In the period, I was in the car, I lived through a daze of voices from reassurance to confusion, mechanical noises with people shouting in the distance. I remembered the journey in the ambulance, the movement to the operation theatre, and its bright overhead lights. Later I was to learn about how the accident occurred, the closure of the highway for twelve hours, the incidents with the police, and the occasion with the paramedics.
Entering the hospital in June and leaving it in September was in itself a story yet to be told.
I remember waking up in a room of bright lights. An oxygen mask covering my nose and mouth, and a feeling that I was floating above the bed overcame me. As I opened my eyes, I felt too vague to understand what was occurring, but I could recall at first the voice of my brother and then seeing his face. “How are you” was quickly followed by “I brought you a clean shirt”. Here I was laying in bed, a mask over my mouth and nose with wires sticking out of my body connected to various machines around the bed. My body consisted of an immobile left shoulder, a massive bandage around my right arm running between my elbow and armpit, a bandage covering my head, a pin in my left big toe and my right leg totally covered by a white cloth. This hid the pins holding my skin together running along the front of my right leg, from the knee to foot and my comfort was “I brought you a clean shirt”.
My immediate reaction to consciousness was “I am going to vomit” and did it immediately, as the mask was being removed. A pink sticky substance ousted out of my mouth, covered the sheet and mask at the same time and this was followed by unconsciousness. The rest of the time in intensive care, was spent drifting in and out of consciousness, feeling as though I was floating for the whole period. The doctors said later on, it was morphine doing its job.
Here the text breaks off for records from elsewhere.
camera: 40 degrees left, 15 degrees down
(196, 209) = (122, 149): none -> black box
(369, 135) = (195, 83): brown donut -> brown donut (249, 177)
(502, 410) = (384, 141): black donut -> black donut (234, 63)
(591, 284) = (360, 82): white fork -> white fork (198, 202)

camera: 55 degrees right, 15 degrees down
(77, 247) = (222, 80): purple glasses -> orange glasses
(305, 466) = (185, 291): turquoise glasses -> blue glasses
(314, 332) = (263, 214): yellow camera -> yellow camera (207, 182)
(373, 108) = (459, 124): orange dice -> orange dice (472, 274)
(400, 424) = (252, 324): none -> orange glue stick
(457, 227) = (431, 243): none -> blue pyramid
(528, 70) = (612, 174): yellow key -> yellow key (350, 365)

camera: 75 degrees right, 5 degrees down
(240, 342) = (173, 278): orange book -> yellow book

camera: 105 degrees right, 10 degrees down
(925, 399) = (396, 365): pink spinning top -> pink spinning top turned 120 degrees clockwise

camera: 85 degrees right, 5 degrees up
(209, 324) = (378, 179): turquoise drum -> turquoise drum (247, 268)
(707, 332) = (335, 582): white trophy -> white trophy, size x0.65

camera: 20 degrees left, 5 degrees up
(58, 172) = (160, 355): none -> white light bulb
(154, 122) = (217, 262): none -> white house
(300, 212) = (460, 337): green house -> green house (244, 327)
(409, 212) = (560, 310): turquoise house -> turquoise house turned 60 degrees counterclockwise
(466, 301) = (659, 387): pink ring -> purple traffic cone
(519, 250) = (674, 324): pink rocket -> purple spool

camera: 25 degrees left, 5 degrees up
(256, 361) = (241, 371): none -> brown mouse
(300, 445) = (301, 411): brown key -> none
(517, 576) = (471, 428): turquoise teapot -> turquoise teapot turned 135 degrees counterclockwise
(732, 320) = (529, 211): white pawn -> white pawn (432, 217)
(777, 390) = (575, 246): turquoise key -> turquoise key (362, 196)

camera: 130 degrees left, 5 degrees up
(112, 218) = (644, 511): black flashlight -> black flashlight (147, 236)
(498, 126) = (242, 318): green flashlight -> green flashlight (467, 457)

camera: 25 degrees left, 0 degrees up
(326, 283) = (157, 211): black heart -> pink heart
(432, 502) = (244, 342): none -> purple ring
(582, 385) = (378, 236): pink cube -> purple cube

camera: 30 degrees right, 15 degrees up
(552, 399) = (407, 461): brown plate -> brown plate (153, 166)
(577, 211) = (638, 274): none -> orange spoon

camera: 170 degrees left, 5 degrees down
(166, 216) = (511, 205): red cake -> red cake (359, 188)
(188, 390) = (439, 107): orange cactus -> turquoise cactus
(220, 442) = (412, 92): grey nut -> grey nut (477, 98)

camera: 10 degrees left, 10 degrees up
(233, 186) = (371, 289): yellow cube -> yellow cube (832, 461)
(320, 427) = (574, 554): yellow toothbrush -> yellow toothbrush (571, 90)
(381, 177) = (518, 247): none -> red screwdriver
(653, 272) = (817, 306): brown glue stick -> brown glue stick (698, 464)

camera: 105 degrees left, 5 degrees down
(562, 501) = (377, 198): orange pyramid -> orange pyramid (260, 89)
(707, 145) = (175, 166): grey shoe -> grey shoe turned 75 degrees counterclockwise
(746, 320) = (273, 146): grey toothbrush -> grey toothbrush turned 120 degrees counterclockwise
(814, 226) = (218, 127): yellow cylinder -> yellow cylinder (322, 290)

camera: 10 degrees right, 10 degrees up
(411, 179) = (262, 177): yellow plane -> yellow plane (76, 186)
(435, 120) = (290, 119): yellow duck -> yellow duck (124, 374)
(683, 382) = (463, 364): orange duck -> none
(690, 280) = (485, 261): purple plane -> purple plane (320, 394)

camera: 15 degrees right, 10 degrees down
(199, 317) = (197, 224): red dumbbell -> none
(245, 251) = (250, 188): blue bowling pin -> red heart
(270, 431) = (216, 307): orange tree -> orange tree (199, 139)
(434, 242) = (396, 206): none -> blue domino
A week later I was in a room by myself. A bandaged right leg on a machine that moved up and down to keep my broken leg stimulated. A bandage on my right arm and a patch on my forehead. The next three months in hospital was an adventure of joy, mishap, tragedy, singing, and the meeting of characters, who I have never come across again.
In that time, I was visited by the police on two occasions, the initial rescuer at the accident. Other visitors included my ex de facto and nine-year-old daughter for a week, and my brother three times on his way to either playing golf or visiting the casino.
Such was the extent of visitors from the outside world. Mind you I was over a thousand Kilometres from my usual place of residence in Sydney.
Someone from the hospital had kept a cutting from the local newspaper on the accident and this was given to me. Another cutting concerning the accident was also published three weeks later, which I also kept. Two years later, the most tragic and disturbing article concerned my rescuer. This was accidentally discovered by me when I was having dinner in a Vietnamese restaurant, on my way to Sydney University where I was studying law. As I was consuming my meal, I began reading a newspaper that had been left on the table by an earlier diner. I came upon the article on page two, which wrote about his demise. Two days earlier in the morning, he had been discovered outside of his house in the front yard, shot in the back of his head.
In these two years, I was to walk through living on a road full of experiences with an open mind. This was to change my complete outlook on my existence and the way I looked at my life cycle.
This was an event that made me aware of the life I lived was that of looking to the future, but now I live my life to enjoy the present.